My point with these is that if what you are saying is true it just means that the small subset of very low alloy steels (low alloy with no W V and <1% Cr) might be an exception to the testing. I see no reason to assume that CATRA isn't a valid test of wear resistance vs a Silica test medium.

Anyway, I think you are right about most of what you said especially with the hardness pt above I just wanted to address the above point because it stuck out to me.
Well it could also be the front end sharpness is mostly due to matrix which doesn't last and wears away quickly.

There's nothing stopping anybody from doing other testing outside of CATRA.

I was curious myself if there was a way to see front end sharpness retention with specialized testing to look at the loss of sharpness with the first initial cuts using a bess and logarithmic recording.


Well within the first 25 cuts we didn't see much separation in sharpness measured in grams

I expected the 52100 to do better, but they were all basically the same within scatter under 25 cuts. Afterwards we saw separation when the harder carbides at higher volume supported by harder matrix took over, the carbides simply weren't present to prevent the 51200 from wearing smooth.

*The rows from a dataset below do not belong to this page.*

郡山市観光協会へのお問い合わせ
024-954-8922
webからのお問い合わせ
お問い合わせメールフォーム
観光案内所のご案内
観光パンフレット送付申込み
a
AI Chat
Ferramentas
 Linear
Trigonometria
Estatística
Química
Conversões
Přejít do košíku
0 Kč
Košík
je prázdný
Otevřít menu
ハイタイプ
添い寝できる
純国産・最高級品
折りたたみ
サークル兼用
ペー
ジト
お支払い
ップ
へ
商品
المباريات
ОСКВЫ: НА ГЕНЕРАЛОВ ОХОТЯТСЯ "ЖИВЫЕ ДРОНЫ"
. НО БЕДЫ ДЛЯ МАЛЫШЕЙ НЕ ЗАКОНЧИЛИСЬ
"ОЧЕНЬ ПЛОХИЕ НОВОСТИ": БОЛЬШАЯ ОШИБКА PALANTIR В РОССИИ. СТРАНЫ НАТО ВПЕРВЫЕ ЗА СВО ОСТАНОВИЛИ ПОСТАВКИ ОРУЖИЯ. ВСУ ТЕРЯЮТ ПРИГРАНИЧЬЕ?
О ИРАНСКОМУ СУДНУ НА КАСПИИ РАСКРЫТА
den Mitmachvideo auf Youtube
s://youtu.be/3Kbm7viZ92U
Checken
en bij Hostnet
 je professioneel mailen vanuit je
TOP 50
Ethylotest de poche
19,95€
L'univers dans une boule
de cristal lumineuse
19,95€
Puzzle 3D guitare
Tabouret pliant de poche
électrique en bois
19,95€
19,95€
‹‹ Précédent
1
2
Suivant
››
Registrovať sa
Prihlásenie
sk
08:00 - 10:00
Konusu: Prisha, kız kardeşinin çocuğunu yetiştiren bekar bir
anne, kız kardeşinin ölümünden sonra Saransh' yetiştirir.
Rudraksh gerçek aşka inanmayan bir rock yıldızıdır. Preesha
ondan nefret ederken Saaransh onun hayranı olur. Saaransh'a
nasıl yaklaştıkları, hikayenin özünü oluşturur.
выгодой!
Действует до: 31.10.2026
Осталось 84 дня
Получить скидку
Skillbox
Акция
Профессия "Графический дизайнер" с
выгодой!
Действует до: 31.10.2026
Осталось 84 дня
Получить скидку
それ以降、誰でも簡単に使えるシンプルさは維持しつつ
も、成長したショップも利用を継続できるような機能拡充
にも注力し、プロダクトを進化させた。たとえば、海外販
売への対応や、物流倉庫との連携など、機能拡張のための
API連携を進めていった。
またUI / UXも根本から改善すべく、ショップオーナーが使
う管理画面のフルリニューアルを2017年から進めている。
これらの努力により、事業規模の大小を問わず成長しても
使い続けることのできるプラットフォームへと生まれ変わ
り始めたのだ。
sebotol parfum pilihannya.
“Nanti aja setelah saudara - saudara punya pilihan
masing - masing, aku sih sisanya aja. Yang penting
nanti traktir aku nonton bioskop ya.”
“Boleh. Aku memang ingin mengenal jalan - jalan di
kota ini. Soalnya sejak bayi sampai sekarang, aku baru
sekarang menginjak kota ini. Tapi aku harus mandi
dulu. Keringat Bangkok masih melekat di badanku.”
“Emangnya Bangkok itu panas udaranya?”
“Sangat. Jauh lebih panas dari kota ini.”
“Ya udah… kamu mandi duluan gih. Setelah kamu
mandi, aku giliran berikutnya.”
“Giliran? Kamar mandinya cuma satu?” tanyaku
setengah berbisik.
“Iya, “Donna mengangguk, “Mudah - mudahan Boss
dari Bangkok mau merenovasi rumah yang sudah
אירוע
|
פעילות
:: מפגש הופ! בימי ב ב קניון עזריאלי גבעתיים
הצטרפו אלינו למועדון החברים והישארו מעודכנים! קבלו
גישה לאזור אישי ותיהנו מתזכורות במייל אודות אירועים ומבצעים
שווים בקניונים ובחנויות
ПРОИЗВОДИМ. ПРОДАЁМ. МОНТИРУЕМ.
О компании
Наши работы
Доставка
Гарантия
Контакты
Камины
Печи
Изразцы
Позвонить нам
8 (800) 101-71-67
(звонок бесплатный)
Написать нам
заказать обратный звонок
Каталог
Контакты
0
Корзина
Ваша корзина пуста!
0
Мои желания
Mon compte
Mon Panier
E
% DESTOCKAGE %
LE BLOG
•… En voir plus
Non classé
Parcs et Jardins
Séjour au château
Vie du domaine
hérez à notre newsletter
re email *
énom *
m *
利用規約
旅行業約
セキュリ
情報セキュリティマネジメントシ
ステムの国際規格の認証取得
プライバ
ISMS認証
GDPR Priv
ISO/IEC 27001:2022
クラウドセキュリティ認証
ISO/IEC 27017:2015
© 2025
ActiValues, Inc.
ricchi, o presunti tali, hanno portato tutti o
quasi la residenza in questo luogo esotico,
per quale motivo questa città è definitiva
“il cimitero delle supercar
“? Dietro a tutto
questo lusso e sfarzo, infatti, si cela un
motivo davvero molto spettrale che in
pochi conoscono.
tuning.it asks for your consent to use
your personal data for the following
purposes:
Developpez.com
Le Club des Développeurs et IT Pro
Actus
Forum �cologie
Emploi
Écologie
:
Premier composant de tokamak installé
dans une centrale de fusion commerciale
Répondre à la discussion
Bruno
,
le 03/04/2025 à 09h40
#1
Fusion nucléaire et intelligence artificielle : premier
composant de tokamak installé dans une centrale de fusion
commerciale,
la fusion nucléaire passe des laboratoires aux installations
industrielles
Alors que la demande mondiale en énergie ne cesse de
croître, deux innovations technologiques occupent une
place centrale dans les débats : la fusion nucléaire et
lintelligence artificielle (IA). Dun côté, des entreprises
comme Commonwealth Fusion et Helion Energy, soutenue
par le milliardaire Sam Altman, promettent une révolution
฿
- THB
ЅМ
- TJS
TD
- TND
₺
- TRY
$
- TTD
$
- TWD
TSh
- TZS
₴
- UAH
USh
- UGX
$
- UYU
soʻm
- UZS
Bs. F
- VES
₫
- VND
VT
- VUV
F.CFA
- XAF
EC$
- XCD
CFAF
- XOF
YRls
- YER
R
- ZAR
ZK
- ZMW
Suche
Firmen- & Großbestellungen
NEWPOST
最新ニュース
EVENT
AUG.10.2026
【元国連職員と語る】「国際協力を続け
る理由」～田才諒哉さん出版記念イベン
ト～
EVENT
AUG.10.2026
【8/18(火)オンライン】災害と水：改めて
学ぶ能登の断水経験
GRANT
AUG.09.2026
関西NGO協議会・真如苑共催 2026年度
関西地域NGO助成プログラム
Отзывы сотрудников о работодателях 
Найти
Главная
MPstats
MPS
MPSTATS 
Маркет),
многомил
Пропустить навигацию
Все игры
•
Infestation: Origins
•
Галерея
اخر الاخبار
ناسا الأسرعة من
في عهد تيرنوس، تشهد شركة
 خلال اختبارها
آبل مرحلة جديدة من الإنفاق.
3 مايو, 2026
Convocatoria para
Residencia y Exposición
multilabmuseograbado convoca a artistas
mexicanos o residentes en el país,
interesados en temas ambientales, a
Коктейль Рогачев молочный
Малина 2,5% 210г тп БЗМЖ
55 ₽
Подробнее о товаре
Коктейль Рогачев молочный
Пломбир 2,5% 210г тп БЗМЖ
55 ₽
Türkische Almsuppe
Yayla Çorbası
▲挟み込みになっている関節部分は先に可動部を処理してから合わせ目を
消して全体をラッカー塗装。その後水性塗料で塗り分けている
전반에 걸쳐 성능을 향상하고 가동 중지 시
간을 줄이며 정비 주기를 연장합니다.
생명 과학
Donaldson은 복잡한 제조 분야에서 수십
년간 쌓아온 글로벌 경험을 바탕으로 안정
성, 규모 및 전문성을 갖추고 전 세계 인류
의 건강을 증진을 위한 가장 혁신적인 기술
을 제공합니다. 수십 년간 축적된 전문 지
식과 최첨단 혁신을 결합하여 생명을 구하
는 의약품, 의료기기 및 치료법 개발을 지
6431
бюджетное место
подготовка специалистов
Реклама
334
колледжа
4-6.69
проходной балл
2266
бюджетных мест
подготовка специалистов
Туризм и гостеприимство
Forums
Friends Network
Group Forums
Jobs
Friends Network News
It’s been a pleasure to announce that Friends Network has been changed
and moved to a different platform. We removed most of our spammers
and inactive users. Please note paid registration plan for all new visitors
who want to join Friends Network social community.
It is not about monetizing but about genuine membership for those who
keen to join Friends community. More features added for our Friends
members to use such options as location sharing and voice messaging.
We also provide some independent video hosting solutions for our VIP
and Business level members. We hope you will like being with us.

That means what we are seeing with everybody's scattered anecdotal accounts is mostly just folk's sharpening idiosyncrasies.

Some folks are just putting better edges on some knives than others. Some abrasives will cut some steels better than others. Some steels will deburr with less attention to detail better than others.
Screenshot_20221207-001713.png


Well from what I saw it didn't deviate much from CATRA.

If all things are equal, higher hardness with higher volume of the hardest carbides was dulling less even at the front end.
Screenshot_20221207-001737.png
 
Well it could also be the front end sharpness is mostly due to matrix which doesn't last and wears away quickly.

There's nothing stopping anybody from doing other testing outside of CATRA.

I was curious myself if there was a way to see front end sharpness retention with specialized testing to look at the loss of sharpness with the first initial cuts using a bess and logarithmic recording.


Well within the first 25 cuts we didn't see much separation in sharpness measured in grams

I expected the 52100 to do better, but they were all basically the same within scatter under 25 cuts. Afterwards we saw separation when the harder carbides at higher volume supported by harder matrix took over, the carbides simply weren't present to prevent the 51200 from wearing smooth.

That means what we are seeing with everybody's scattered anecdotal accounts is mostly just folk's sharpening idiosyncrasies.

Some folks are just putting better edges on some knives than others. Some abrasives will cut some steels better than others. Some steels will deburr with less attention to detail better than others.
View attachment 212762

Well from what I saw it didn't deviate much from CATRA.

If all things are equal, higher hardness with higher volume of the hardest carbides was dulling less even at the front end.View attachment 212763

Excellent information.

Just out of curiosity: is the rope cut in free air or against a board?

Not that I'm asking for this to be done, but I'm curious what would happen with a similar test if the rope was saturated in lemon juice. I would expect similar results, but curious how the the spread would change if there was an acidic component as that is common in kitchen cutting tasks.